Thursday, June 26, 2008

4th amendment woes

Well, first we have Obama saying he won't back a filibuster of the new FISA bill, when he said he would.

Word is coming out that Blue State Digital, a company directly responsible for helping Obama raise funds, has ties with AT&T, one of the companies that the FISA bill would protect.

And now we have Senator Russ Feingold discussing the searching of laptops of Americans who are coming back from overseas.

What exactly is happening in this country?

Seems to me that politicians we're supposed to be trusting are compromising our civil liberties. Democrats are being forced to pass bills because it's an election year. Bush is using his last few months to leverage his all encompassing plan to send America into the shitter, his final Presidential legacy plans.

Obama is in a tough situation. Does he kow-tow until he's President? Or does he take a stand and then get the shit kicked out of him by Republicans who say he's soft on terror and the security of the nation? If he does the latter, he's got to sit there and take it as the citizens of this country get screwed over by a dictator president.

Disgusting.

1 comment:

Da Old Man said...

John, a great academic scholar/historian posted something today about legislators pumping out laws. It doesn't fit exactly what you wrote, but it is along the same lines: laws passed in knee jerk reactions to whatever is the hot topic of the day:

"I'm of the feeling that we have enough laws. New ones almost always benefit 2 people--lawyers and criminals.

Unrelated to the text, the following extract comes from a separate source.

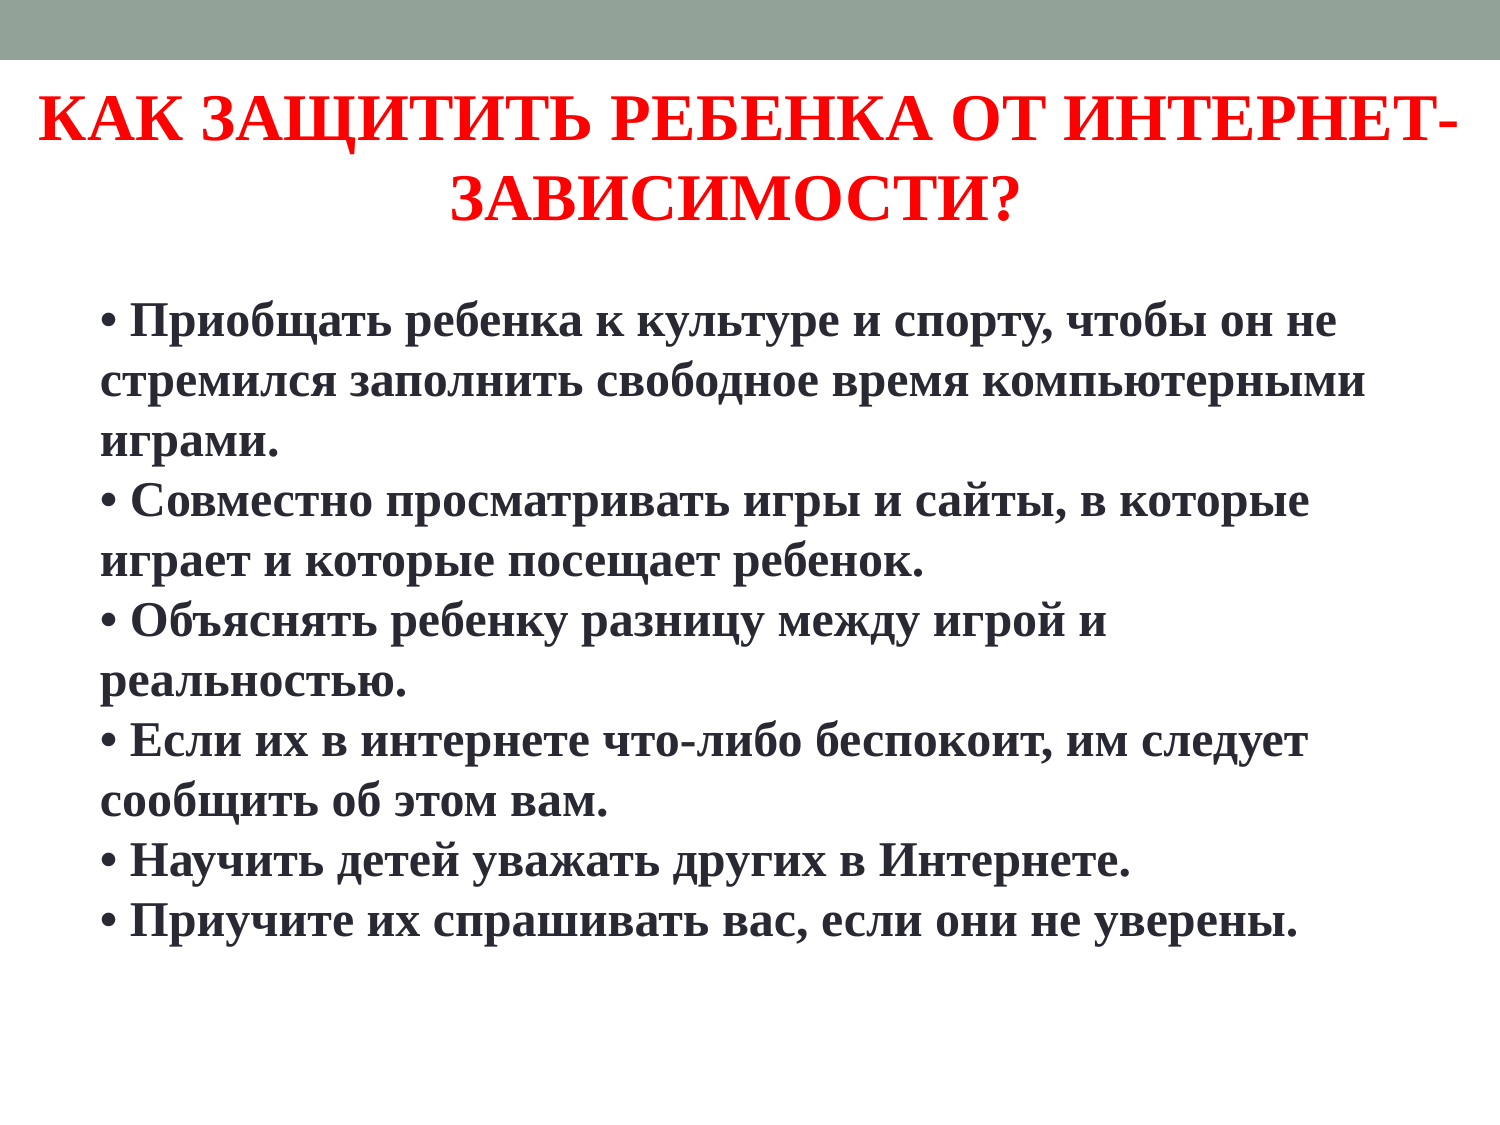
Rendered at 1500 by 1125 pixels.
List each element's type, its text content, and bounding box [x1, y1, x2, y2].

text_box Как защитить ребенка от интернет-зависимости? [23, 66, 1477, 241]
text_box • Приобщать ребенка к культуре и спорту, чтобы он не стремился заполнить свободное время компьютерными играми. • Совместно просматривать игры и сайты, в которые играет и которые посещает ребенок. • Объяснять ребенку разницу между игрой и реальностью. • Если их в интернете что-либо беспокоит, им следует сообщить об этом вам. • Научить детей уважать других в Интернете. • Приучите их спрашивать вас, если они не уверены. [85, 278, 1409, 954]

I'm not that familiar with Jessica's Law, but am very familiar with Megan's Law. Even did an in class speech against it in college. Kind of funny because when the teacher heard my topic, he winced. He had heard dozens of speeches in favor. Afterwards, he told me he never heard anyone against it, and I scored an A+.

Megan's Law, in a nutshell, is the one where if a predator is in the neighborhood, neighbors have to be notified.

On the surface it sounds terrific, but here's the catch that makes lawyers rich (you did know the legislature is composed mainly of lawyers.) After a criminal is assessed, and assigned a risk number (the number determines whether or not the criminal has to notify neighbors or police) the criminal can hire an attorney to have this number downgraded.

Win-win for the lawyer and criminal, not so good for the neighborhood.

It is too early to tell how the lawyers will distort Jessica's Law to its advantage, but the Congressman/attorney speaking did say what he, or any slimy lawyer will do. That is, they will do anything to win.

I looked up Jessica's law, and basically, it has mandatory penalties for rape against children.

As heinous as this crime seems, don't we already have laws against this?

Yes, we do. Plenty of them. What we don't need, and we seem to get, are knee jerk reactions to crime. This almost always leads to further problems. And, surprise, it always leads to more money for lawyers.

Did I mention that most legislators are lawyers?"